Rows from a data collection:
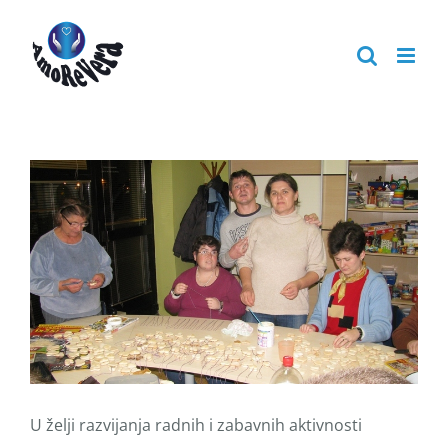
Skip
to
content
U želji razvijanja radnih i zabavnih aktivnosti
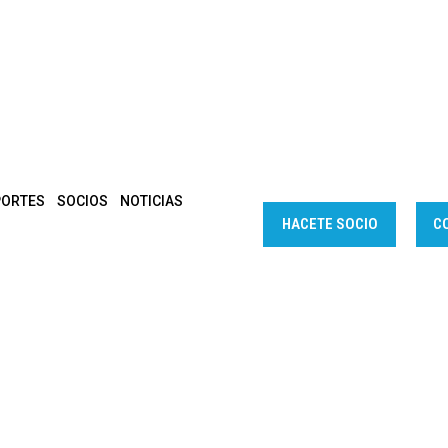
PORTES
SOCIOS
NOTICIAS
HACETE SOCIO
C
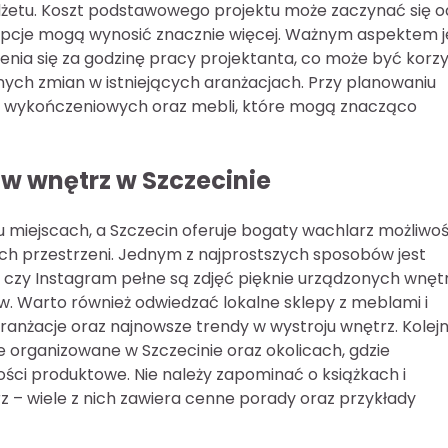
żetu. Koszt podstawowego projektu może zaczynać się o
cepcje mogą wynosić znacznie więcej. Ważnym aspektem j
czenia się za godzinę pracy projektanta, co może być korz
bnych zmian w istniejących aranżacjach. Przy planowaniu
w wykończeniowych oraz mebli, które mogą znacząco
ów wnętrz w Szczecinie
u miejscach, a Szczecin oferuje bogaty wachlarz możliwoś
h przestrzeni. Jednym z najprostszych sposobów jest
st czy Instagram pełne są zdjęć pięknie urządzonych wnętr
ów. Warto również odwiedzać lokalne sklepy z meblami i
anżacje oraz najnowsze trendy w wystroju wnętrz. Kole
e organizowane w Szczecinie oraz okolicach, gdzie
ci produktowe. Nie należy zapominać o książkach i
 wiele z nich zawiera cenne porady oraz przykłady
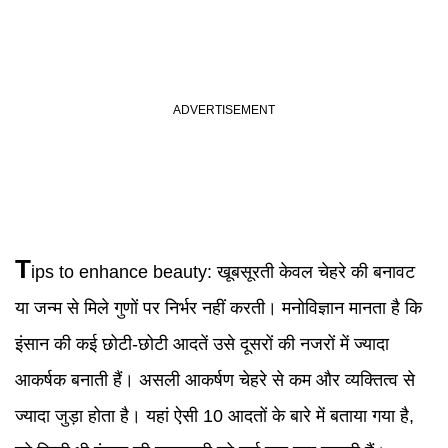
T
ips to enhance
beauty
:
खूबसूरती केवल चेहरे की बनावट
या जन्म से मिले गुणों पर निर्भर नहीं करती। मनोविज्ञान मानता है कि
इंसान की कई छोटी-छोटी आदतें उसे दूसरों की नजरों में ज्यादा
आकर्षक बनाती हैं। असली आकर्षण चेहरे से कम और व्यक्तित्व से
ज्यादा जुड़ा होता है। यहां ऐसी 10 आदतों के बारे में बताया गया है,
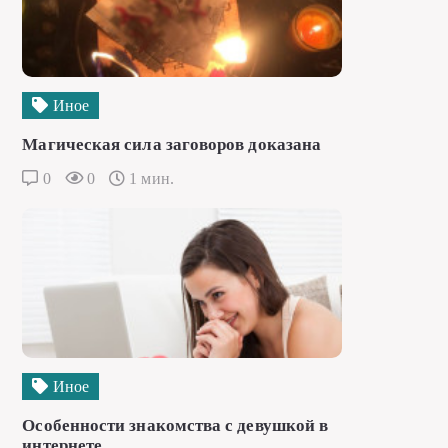
Иное
Магическая сила заговоров доказана
0
0
1 мин.
Иное
Особенности знакомства с девушкой в
интернете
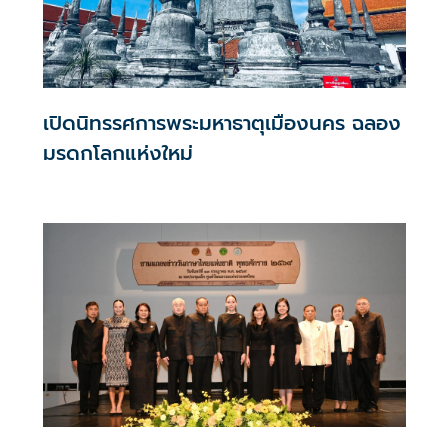
เปิดนิทรรศการพระมหาธาตุเมืองนคร ฉลอง
มรดกโลกแห่งใหม่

## Assignment
Reproduce every line of text from all of the rows above, character for character, and omit the pictures from your answer.

## Written answer
Skip
to
content
U želji razvijanja radnih i zabavnih aktivnosti
PORTES
SOCIOS
NOTICIAS
HACETE SOCIO
C
żetu. Koszt podstawowego projektu może zaczynać się o
cepcje mogą wynosić znacznie więcej. Ważnym aspektem j
czenia się za godzinę pracy projektanta, co może być korz
bnych zmian w istniejących aranżacjach. Przy planowaniu
w wykończeniowych oraz mebli, które mogą znacząco
ów wnętrz w Szczecinie
u miejscach, a Szczecin oferuje bogaty wachlarz możliwoś
h przestrzeni. Jednym z najprostszych sposobów jest
st czy Instagram pełne są zdjęć pięknie urządzonych wnętr
ów. Warto również odwiedzać lokalne sklepy z meblami i
anżacje oraz najnowsze trendy w wystroju wnętrz. Kole
e organizowane w Szczecinie oraz okolicach, gdzie
ci produktowe. Nie należy zapominać o książkach i
 wiele z nich zawiera cenne porady oraz przykłady
T
ips to enhance
beauty
:
खूबसूरती केवल चेहरे की बनावट
या जन्म से मिले गुणों पर निर्भर नहीं करती। मनोविज्ञान मानता है कि
इंसान की कई छोटी-छोटी आदतें उसे दूसरों की नजरों में ज्यादा
आकर्षक बनाती हैं। असली आकर्षण चेहरे से कम और व्यक्तित्व से
ज्यादा जुड़ा होता है। यहां ऐसी 10 आदतों के बारे में बताया गया है,
Иное
Магическая сила заговоров доказана
0
0
1 мин.
Иное
Особенности знакомства с девушкой в
интернете
เปิดนิทรรศการพระมหาธาตุเมืองนคร ฉลอง
มรดกโลกแห่งใหม่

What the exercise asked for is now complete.